Uitspraken die je alleen begrijpt als je iets weet van de moedertaal van de spreker.1 [dia 3 – leeg scherm]
1
Zie voor meer prachtige voorbeelden (vooral van Schiphol afkomstig) http://www.dunglish.nl/
Iets vergelijkbaars is aan de hand met de taal van het evangelie van Johannes. Misschien heb je het in de afgelopen weken/maanden gemerkt. Bekende uitspraken van Jezus, opgeschreven door Johannes, die je niet meteen goed begrijpt. Of die je eerst wel denkt te begrijpen maar bij nader inzien toch niet. Dingen die eigenlijk helemaal niet kunnen. Een paar voorbeelden: -
[dia 4] ‘Alleen wie opnieuw wordt geboren, kan het koninkrijk van God zien.’ (Jezus tegen Nicodemus, JOH. 3:3) [dia 5] ‘Was u maar blind,’ zei Jezus, ‘dan zou u zonder zonde zijn. Maar u beweert dat u kunt zien, en dus blijft uw zonde.’’ (Jezus tegen een paar farizeeën, JOH. 9:41) [dia 6] ‘Lazarus, kom naar buiten!’ (Jezus tegen Lazarus, JOH. 11:43) [dia 7] ‘Iemand die uit God geboren is, zondigt niet.’ (1 JOH. 5:18; 3:6,9)
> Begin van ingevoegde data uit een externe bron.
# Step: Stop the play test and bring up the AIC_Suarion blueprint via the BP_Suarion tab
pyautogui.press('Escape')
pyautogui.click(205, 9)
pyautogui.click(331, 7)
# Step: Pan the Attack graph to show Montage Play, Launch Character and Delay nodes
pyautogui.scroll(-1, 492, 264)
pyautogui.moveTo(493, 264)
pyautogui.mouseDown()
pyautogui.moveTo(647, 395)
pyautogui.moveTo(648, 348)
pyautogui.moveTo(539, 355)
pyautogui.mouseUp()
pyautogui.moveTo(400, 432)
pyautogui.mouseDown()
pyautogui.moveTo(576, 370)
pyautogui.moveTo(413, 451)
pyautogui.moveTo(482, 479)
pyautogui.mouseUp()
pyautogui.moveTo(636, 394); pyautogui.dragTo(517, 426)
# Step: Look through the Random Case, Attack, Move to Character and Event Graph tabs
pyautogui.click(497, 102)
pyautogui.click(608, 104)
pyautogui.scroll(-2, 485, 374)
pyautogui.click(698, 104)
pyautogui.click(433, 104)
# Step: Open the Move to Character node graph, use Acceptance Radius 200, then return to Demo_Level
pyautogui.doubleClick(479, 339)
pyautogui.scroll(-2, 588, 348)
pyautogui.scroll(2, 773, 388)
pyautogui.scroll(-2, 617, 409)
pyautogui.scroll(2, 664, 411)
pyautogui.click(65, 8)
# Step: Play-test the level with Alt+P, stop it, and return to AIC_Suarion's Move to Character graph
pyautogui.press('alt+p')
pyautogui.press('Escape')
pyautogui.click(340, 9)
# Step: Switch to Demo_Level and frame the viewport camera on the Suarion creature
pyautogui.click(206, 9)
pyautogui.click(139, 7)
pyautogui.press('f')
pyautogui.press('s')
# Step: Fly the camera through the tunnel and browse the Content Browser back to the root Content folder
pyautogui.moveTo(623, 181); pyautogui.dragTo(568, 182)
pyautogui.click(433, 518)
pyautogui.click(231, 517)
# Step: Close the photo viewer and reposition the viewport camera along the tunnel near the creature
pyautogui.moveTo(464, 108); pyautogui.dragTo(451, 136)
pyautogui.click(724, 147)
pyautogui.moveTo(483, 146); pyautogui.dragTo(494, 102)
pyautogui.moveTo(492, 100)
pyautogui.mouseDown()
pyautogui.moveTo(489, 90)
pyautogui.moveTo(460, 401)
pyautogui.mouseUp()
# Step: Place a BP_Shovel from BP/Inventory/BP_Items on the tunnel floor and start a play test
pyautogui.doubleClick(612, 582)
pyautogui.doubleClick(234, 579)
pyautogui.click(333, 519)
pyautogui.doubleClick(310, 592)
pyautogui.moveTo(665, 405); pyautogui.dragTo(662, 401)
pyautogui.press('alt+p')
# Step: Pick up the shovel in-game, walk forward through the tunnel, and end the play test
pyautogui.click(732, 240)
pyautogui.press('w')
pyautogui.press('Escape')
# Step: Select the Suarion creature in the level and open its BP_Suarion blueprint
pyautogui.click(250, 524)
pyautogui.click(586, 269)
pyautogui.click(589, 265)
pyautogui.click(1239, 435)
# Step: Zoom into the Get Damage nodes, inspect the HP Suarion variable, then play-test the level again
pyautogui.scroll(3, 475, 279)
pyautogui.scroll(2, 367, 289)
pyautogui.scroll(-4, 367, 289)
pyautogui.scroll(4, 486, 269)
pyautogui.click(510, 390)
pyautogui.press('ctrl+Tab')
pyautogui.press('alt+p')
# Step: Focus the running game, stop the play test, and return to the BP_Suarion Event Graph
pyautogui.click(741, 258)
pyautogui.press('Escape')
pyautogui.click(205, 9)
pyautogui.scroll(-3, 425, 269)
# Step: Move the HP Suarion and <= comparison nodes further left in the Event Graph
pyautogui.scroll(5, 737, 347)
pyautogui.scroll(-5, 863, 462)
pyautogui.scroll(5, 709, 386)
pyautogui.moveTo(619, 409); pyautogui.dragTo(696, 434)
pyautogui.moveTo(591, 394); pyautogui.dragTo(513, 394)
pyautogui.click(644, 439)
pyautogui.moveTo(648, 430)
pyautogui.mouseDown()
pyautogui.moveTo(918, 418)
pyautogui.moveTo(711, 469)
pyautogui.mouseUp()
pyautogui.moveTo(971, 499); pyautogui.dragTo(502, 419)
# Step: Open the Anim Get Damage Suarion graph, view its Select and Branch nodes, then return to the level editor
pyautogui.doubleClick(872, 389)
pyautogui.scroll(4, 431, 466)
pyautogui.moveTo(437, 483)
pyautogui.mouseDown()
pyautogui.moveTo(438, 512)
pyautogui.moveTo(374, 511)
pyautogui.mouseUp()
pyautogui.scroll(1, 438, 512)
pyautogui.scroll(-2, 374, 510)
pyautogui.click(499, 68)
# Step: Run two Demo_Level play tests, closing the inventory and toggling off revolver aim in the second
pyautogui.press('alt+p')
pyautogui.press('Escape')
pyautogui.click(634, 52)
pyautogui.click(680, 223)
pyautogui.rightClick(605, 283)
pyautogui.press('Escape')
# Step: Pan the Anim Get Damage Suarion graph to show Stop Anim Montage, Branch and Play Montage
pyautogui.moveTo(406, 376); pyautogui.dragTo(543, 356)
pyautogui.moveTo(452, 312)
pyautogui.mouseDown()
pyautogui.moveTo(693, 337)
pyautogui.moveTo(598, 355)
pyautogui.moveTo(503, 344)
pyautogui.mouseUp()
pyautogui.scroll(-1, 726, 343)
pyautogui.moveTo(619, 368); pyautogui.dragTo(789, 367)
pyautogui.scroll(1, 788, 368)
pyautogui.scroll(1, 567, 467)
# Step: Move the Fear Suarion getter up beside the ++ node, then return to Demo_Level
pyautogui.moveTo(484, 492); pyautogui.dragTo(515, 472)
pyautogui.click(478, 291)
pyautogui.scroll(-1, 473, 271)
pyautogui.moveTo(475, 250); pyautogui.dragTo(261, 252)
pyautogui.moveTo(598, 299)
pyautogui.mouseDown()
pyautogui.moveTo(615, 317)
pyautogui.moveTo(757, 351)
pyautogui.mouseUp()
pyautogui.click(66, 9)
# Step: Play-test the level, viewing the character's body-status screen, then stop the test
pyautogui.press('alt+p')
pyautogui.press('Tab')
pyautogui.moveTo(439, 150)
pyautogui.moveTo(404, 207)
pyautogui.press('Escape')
Vandaag hebben we net zo’n soort uitspraak. Het thema van de preek is: [dia 8] God kennen is elkaar liefhebben. Het sluit mooi aan bij het thema van vorige week zondagmiddag over de vijfde bede van het Onze Vader waarin Jezus ons leert bidden: Vader, ‘vergeef ons onze schulden zoals ook wij anderen vergeven die ons iets schuldig zijn.’ Met andere woorden: wie iemand anders moedwillig blijft haten kan God niet serieus om vergeving vragen. Bekende bijbelteksten die, bij nader inzien toch wel vragen oproepen. Op het eerste gezicht en voor de vertrouwde kerkganger lijken ze misschien logisch, maar als je ze op je in laat werken dan verandert dat. En bovenstaande uitspraken zijn niet, zoals met dat steenkolenengels, grappig maar eerder verontrustend. De overeenkomst is dit: ook Jezus’ uitspraken kan je alleen begrijpen als je iets weet van zijn moedertaal. Jezus spreekt (en is) het Woord van God. Om echt te begrijpen wat Hij bedoelt moet je opnieuw geboren worden. Van boven, door de Heilige Geest. Dat zei Jezus tegen Nicodemus. Nicodemus vroeg zich af: hoe kan God mij vragen om opnieuw geboren te worden? Dat is onmogelijk! Niemand kan zichzelf geboren laten worden. Hier zien we het omgekeerde. God vraagt iets van ons dat, je zou haast zeggen, automatisch mee komt in het kennen van God. Johannes zegt: het is voor christenen onmogelijk om niet-lief-te-hebben. Waarom dan toch de oproep: ‘laten we elkaar liefhebben.’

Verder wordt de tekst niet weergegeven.